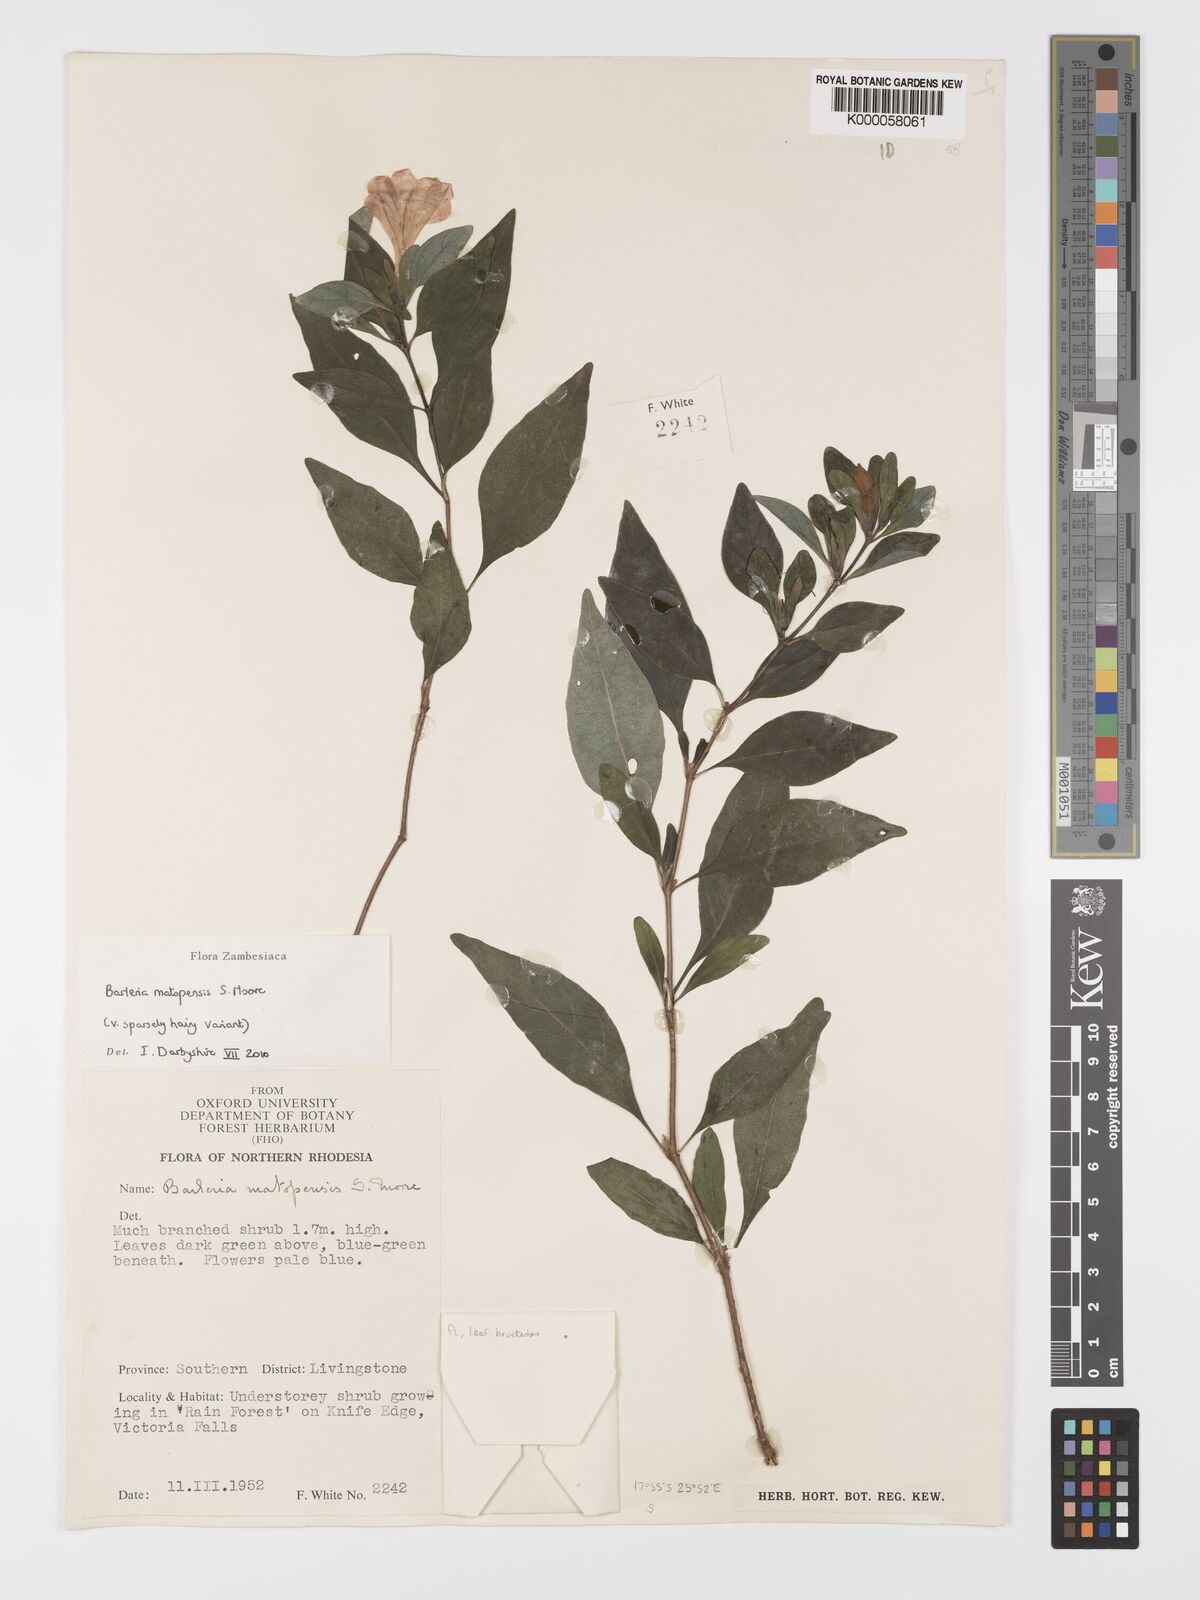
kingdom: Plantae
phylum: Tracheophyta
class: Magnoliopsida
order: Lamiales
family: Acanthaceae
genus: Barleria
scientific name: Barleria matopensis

> [Task brief]:
Set out each line of the records above as a Markdown table with two columns, Row and Line, numbering the rows and skipping any blank lines. Leave the pictures out of the table.

> [Correct result]:
| Row | Line |
|---|---|
| 1 | kingdom: Plantae |
| 2 | phylum: Tracheophyta |
| 3 | class: Magnoliopsida |
| 4 | order: Lamiales |
| 5 | family: Acanthaceae |
| 6 | genus: Barleria |
| 7 | scientific name: Barleria matopensis |